It is even saying that customers should go to its competitors if they need a book published by the major New York publishing house quickly.
The e-commerce giant said late Tuesday it has been ordering less stock from Hachette and stopped letting customers pre-order books by Hachette authors, which include J.K. Rowling, James Patterson and Michael Connelley. Hachette said the changes affect about 5,000 titles. The changes had been widely reported butAmazon had not commented on them previously.
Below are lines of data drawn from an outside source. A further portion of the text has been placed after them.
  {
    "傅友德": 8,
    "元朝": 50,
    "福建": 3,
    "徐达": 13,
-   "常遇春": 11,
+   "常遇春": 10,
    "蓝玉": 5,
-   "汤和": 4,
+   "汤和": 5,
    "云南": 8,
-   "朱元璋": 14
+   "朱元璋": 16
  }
"If you order 1,000 items from Amazon, 989 will be unaffected by this interruption," Amazon said in a statement. "If you do need one of the affected titles quickly, we regret the inconvenience and encourage you to purchase a new or used version from one of our third-party sellers or from one of our competitors."
Hachette on Friday and then again on Wednesday that it would "spare no effort" to resume normal business operations with Amazon.
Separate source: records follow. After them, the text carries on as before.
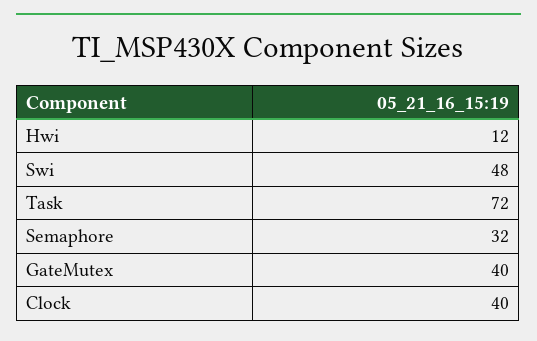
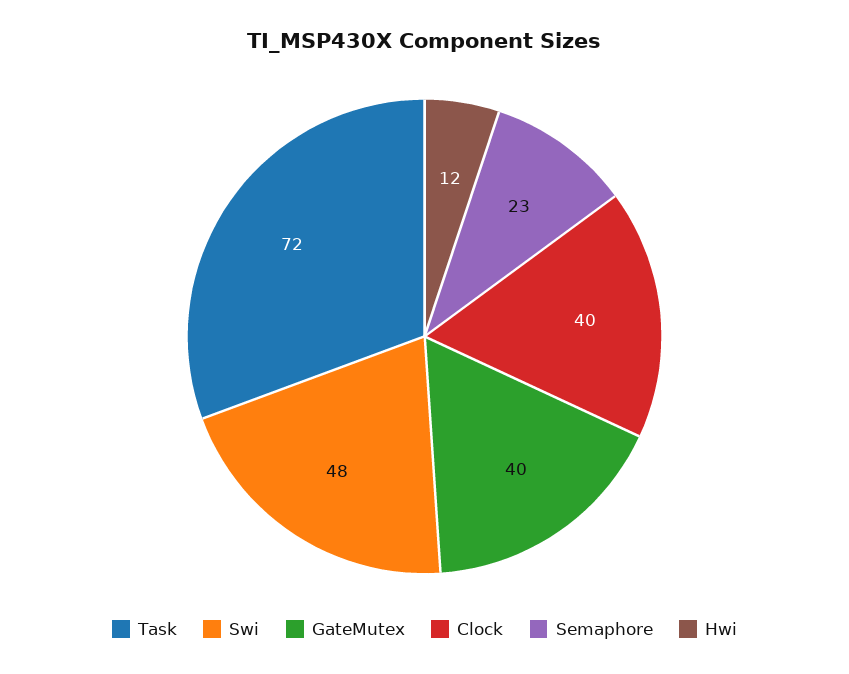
  {
    "Hwi": 12,
    "Swi": 48,
    "Task": 72,
-   "Semaphore": 32,
+   "Semaphore": 23,
    "GateMutex": 40,
    "Clock": 40
  }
But Amazon said Tuesday it was "not optimistic" the companies would reach an agreement soon.
"Hachette has operated in good faith and we admire the company and its executives," Amazon said in a statement. "Nevertheless, the two companies have so far failed to find a solution."
Amazon and Hachette are reportedly at odds over terms for e-book prices, at a time when Amazon is in a position of strength and vulnerability. The Seattle-based company is the most powerful force in the book market, believed to have a share of more than 60 percent of e-book sales and at least a third of book sales overall. Rivals have struggled to compete with Amazon's discounts and customer service.
But recent earnings reports have been disappointing and Amazon's stock prices, which surged for years despite narrow profits, have dropped sharply in 2014.
Numerous Hachette authors have criticized Amazon in recent weeks, including Sherman Alexie and James Patterson, who on his Facebook page noted that the purchase of books written by him, Malcolm Gladwell, Nicholas Sparks and others had been made more difficult.
Amazon said it has offered to fund 50 percent of an author pool allocated by Hachette to lessen the impact the move has on author royalties if Hachette funds the other half.
But Hachette on Wednesday responded and said that it will wait until the companies agree on overall terms before it talks to Amazon about compensating authors for the damage the dispute has caused. Hachette, a subsidiary of French media company Lagardere, said there was more at stake than just royalties.
"In addition to royalties, (authors) are concerned with audience, career, culture, education, art, entertainment, and connection," Hachette said in a statement. "By preventing its customers from connecting with these authors' books, Amazon indicates that it considers books to be like any other consumer good. They are not."
Amazon shares rose $1.73 to $312.55 during midday trading.